King v. State

395 S.E.2d 1 | Ga. Ct. App. | 1990

Carley, Chief Judge.

Appellant was tried before a jury and found guilty of rape and armed robbery. He appeals from the judgments of conviction and sentences that were entered by the trial court on the jury’s guilty verdicts.

1. In 1981, appellant pled guilty to charges of rape, armed robbery, and aggravated sodomy. The trial court correctly ruled that evidence of appellant’s commission of these previous crimes would be admissible in the instant case as similar transactions showing plan, scheme, pattern, bent of mind and identity. Burroughs v. State, 186 Ga. App. 40, 41 (2) (366 SE2d 378) (1988).

2. Appellant took the stand in his own defense. It necessarily follows that the trial court did not err in allowing appellant to be cross-examined concerning his commission of the prior similar crime. See generally McCarty v. State, 165 Ga. App. 241 (299 SE2d 95) (1983).

3. Over appellant’s objection to relevancy, a witness for the State was allowed to testify that appellant appeared to be similar to the man she had seen in 1981 at the scene shortly before the crimes had occurred. This evidence was obviously relevant to appellant’s identification as the perpetrator and the credibility of the witness’ identification testimony was for the jury. There is nothing whatsoever to indicate that the witness had ever made a pre-trial identification of appellant in this case and any reliance upon Rounsaville v. State, 177 Ga. App. 132, 133 (1) (338 SE2d 538) (1985) is, therefore, misplaced. Since the witness was not appellant’s accomplice, the question of whether her testimony was insufficient “slight” corroborative evidence of appellant’s perpetration of the instant crimes is of no consequence whatsoever. Compare Moreland v. State, 183 Ga. App. 113, *866115 (3) (358 SE2d 276) (1987).

Decided May 2, 1990 Rehearing denied June 8, 1990 G. Scott Sampson, Mary E. Erickson, for appellant.

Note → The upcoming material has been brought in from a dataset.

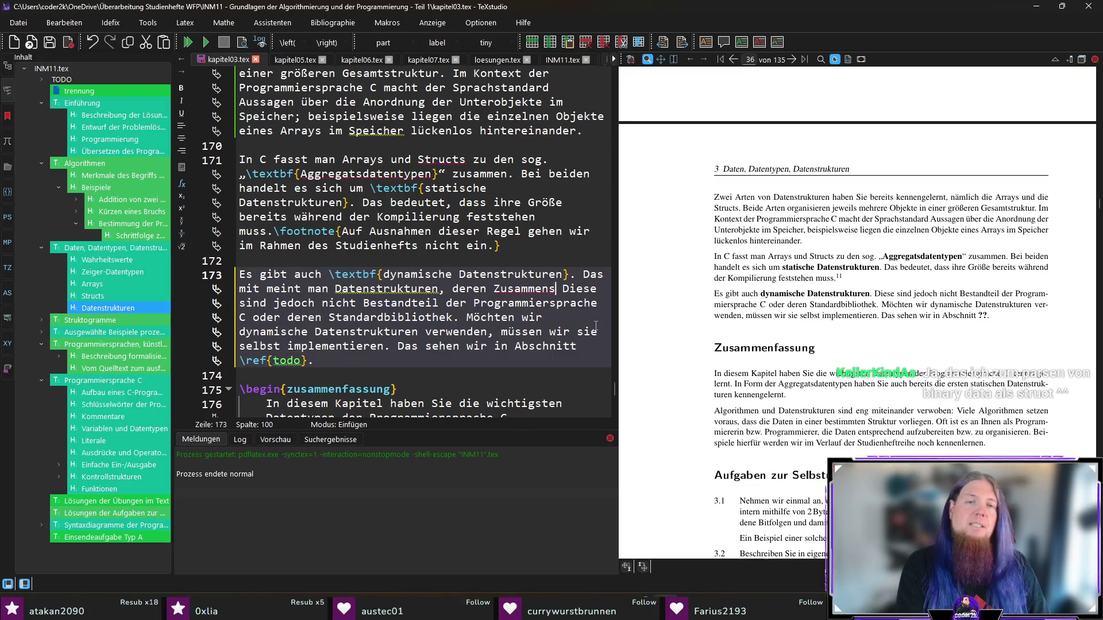
text(röße sich zur Lau)
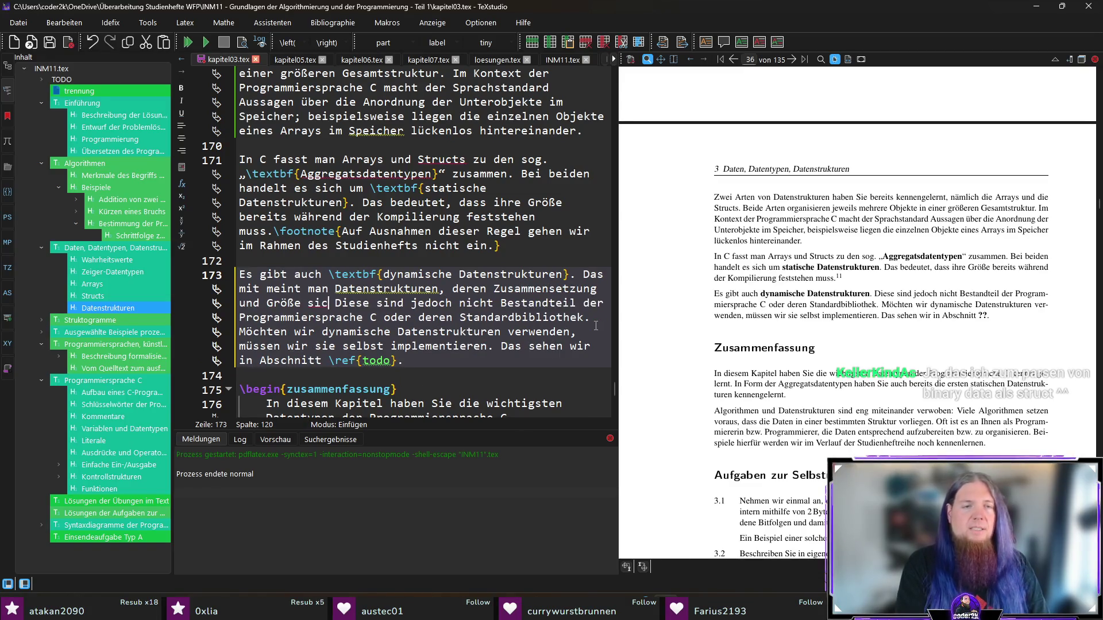
text(fzeit ändern k)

Lewis R. Slaton, District Attorney, Joseph J. Drolet, Carole E. Wall, Rebecca A. Keel, Assistant District Attorneys, for appellee.

4. The trial court’s failure to charge, without request, that appellant could not be impeached by evidence of general bad character is enumerated as error.

Although there are limitations on the State’s right to impeach a criminal defendant for general bad character pursuant to OCGA § 24-9-84, a criminal defendant is not, as appellant urges, immune from being subject to such impeachment. “[T]here are restrictions on the right to impeach a witness who is the defendant on trial in a criminal case. Evidence of general bad character and prior convictions of crimes involving moral turpitude are unavailable unless the witness-defendant first puts his character in issue.” (Emphasis supplied.) State v. Byrd, 255 Ga. 665, 666 (341 SE2d 455) (1986). If appellant wished to have the jury charged that he would not be subject to impeachment pursuant to OCGA § 24-9-84, he should have requested such a charge. State v. Byrd, supra at 667; Rhodes v. State, 144 Ga. 837 (4) (88 SE 196) (1916). Because he did not make such a request, we need not decide whether appellant’s testimony failed to put his character into evidence so that such a limiting instruction on his lack of impeachability would otherwise have been authorized.

Judgments affirmed.

McMurray, P. J., and Sognier, J., concur.